Houdini was allowed to visit Vidro in the intensive care unit and for two hours climbed into bed with him, kissing him by his ear. The next day, when Vidro’s son was ready to go to the hospital, Houdini was laying by the door, waiting to go too.

“Before I got him, I didn’t know something was wrong with me because all of my injuries were internal,” Vidro said. “Houdini is incredible. He’s done a lot for me. … We help each other incredibly.”

Vidro still has a broken collarbone and rotator cuff, his left hand is disfigured, he has trouble with balance and is legally deaf in his right ear.

Unfortunately, Houdini encountered health issues that somewhat mirrored Vidro’s. He got hit by a car, had cancerous tumors removed and recently lost an eye to glaucoma.

Yet Houdini has also enjoyed many perks over the years. Vidro said he loves to go kayaking, skiing and to the gun range. He only fell short of scuba diving because the dry suit was not small enough.

Houdini is also a celebrity in his own right. The police at the VA hospital in Lyons know him so well that if someone else is walking him, they get interrogated, according to Vidro. The dog is invited twice a year to Yankee Stadium, has an autographed picture with former New York Yankee Alex Rodriguez, goes to New Jersey Devils games and “is friends” with dozens of celebrities.

“He’s gotten around since I got him,” Vidro said, joking that if he were to get a new service dog to replace Houdini, Houdini would train the dog wrong so that Houdini would be able to continue going everywhere with Vidro.

“He might have been a human in his prior life,” Vidro said.

Vidro said he is grateful for the pro bono services of Dr.
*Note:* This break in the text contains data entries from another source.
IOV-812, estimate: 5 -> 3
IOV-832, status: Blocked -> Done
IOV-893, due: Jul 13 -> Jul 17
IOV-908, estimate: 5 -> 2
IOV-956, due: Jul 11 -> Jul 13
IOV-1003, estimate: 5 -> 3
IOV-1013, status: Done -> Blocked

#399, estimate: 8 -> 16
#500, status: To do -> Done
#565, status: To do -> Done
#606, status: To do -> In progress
Joseph Spinazzola of the Animal Hospital of Sayreville in South Amboy, who has treated Houdini with veterinary services since 2009.

“He’s more than family, not only the way he treats me, but the way he treats Houdini and the way he treats my friend who took her dog Gunner,” Vidro said of Spinazzola.
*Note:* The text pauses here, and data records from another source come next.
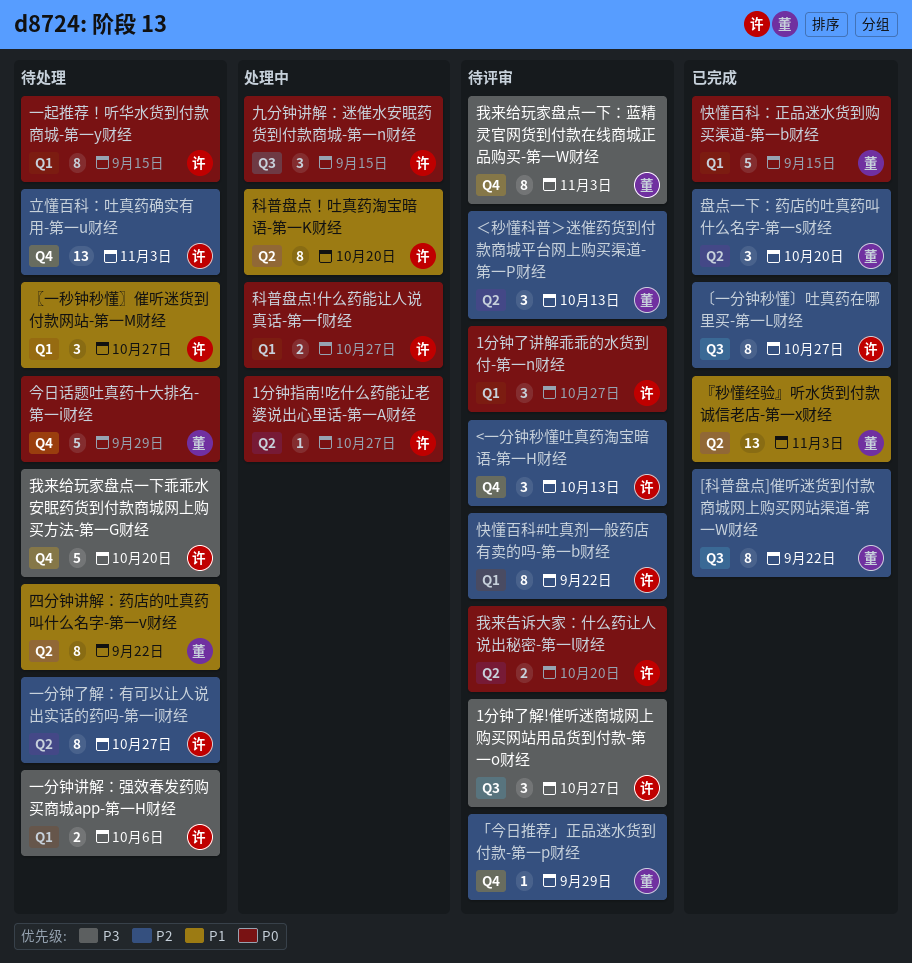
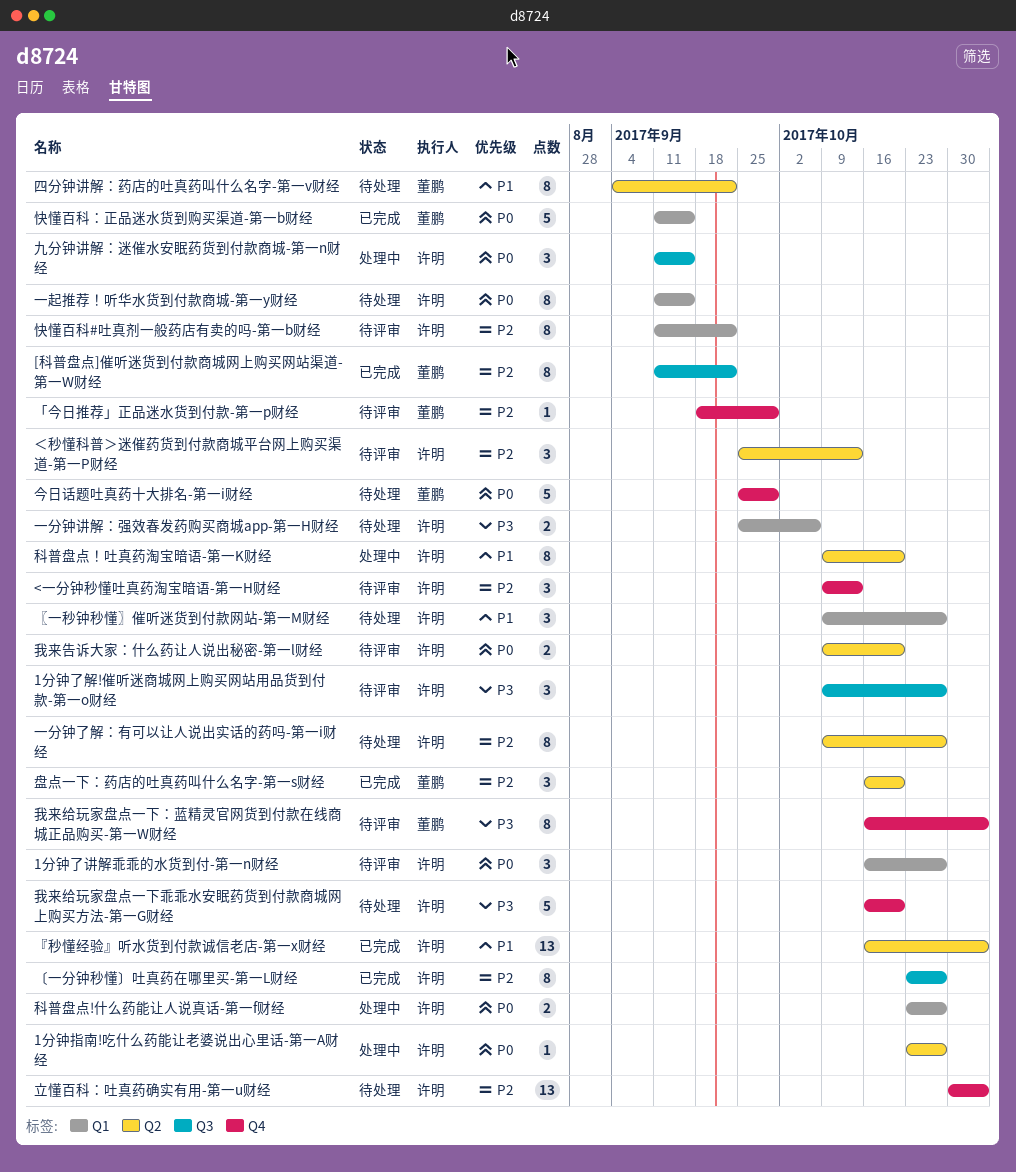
『秒懂经验』听水货到付款诚信老店-第一x财经, owner: 董鹏 -> 许明
＜秒懂科普＞迷催药货到付款商城平台网上购买渠道-第一P财经, owner: 董鹏 -> 许明

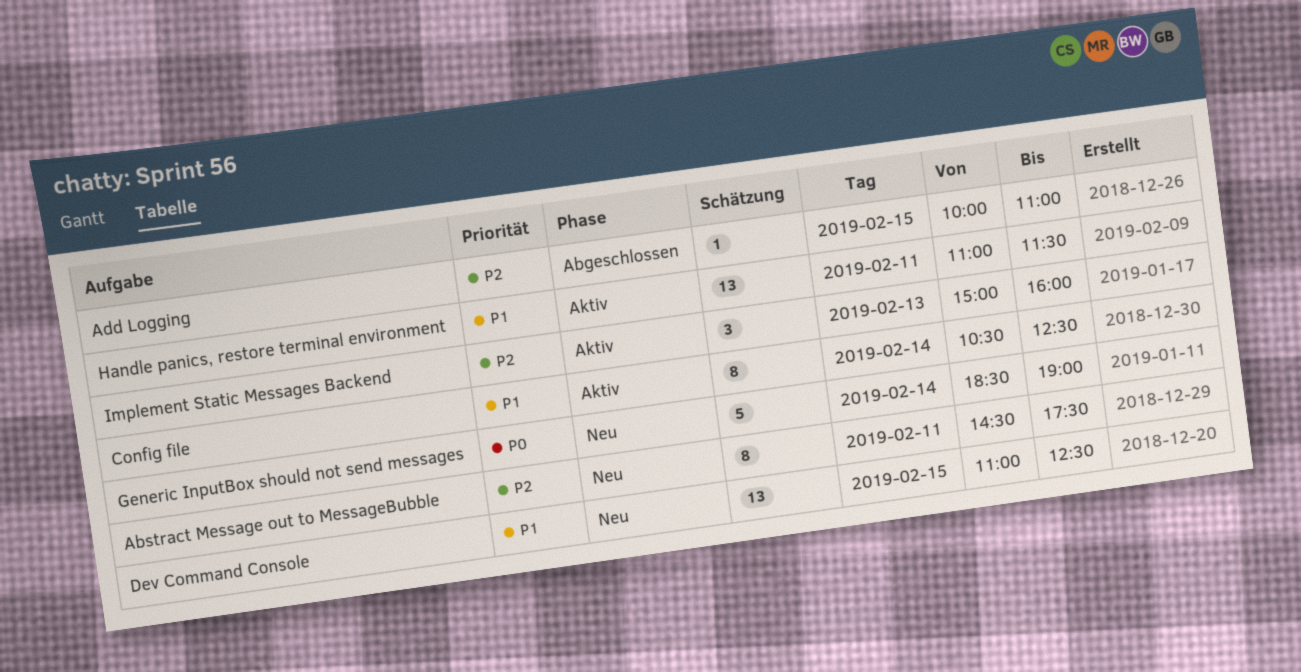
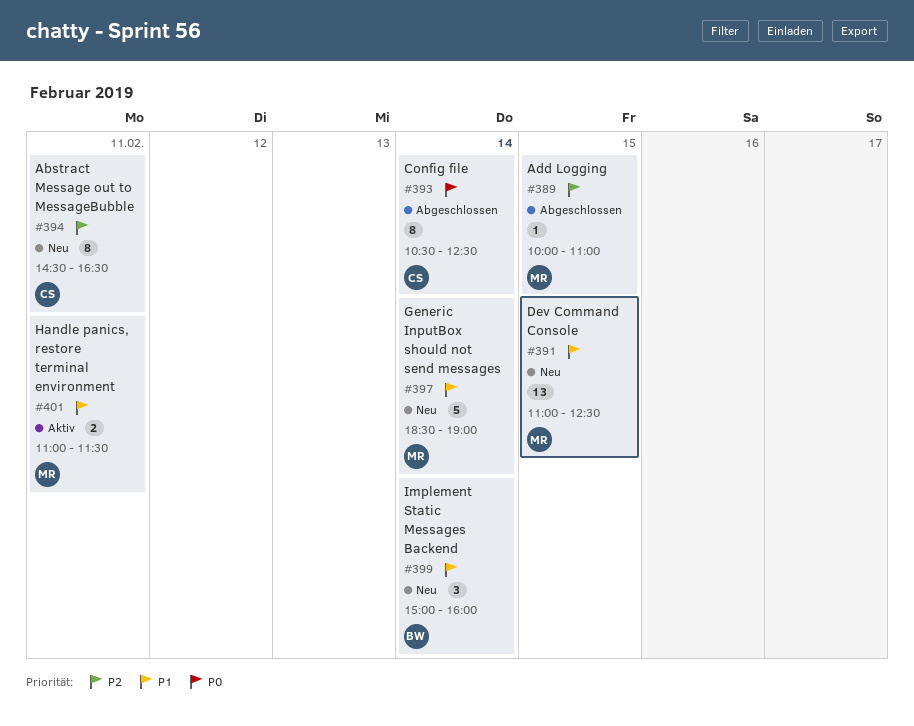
Abstract Message out to MessageBubble, ends: 17:30 -> 16:30
Config file, status: Aktiv -> Abgeschlossen
Config file, priority: P1 -> P0
Generic InputBox should not send messages, priority: P0 -> P1
Handle panics, restore terminal environment, estimate: 13 -> 2
Implement Static Messages Backend, status: Aktiv -> Neu
Implement Static Messages Backend, priority: P2 -> P1
Implement Static Messages Backend, day: Feb 13 -> Feb 14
Recently, Gunner and Houdini went to see Spinazzola together, with Houdini offering “emotional support,” according to Vidro.
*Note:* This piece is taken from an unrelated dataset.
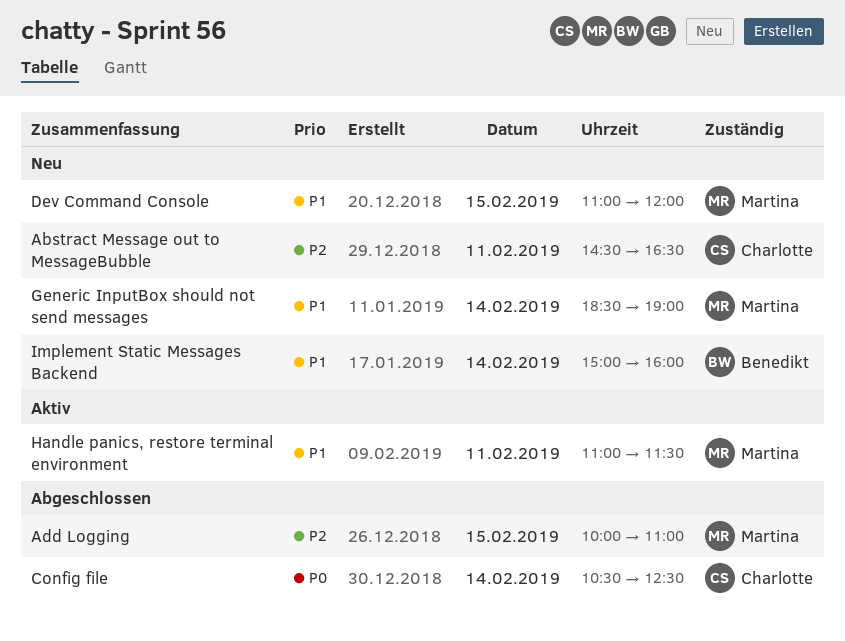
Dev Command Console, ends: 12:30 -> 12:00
The 112-pound German shepherd happened to be nervous that day, so Spinazzola got down on the floor for the exam, but Houdini instead nudged him away, according to Vidro. Vidro said Houdini put his paw on top of Gunner’s head — right where scabs developed that were the reason for the doctor’s visit. Houdini then put his paws around Gunner’s shoulder.

“We call him ‘Dr. Houdini,'” Vidro said. “He can actually tell when people are sick and people are hurting.

“He worries about everybody’s illness other than his own.”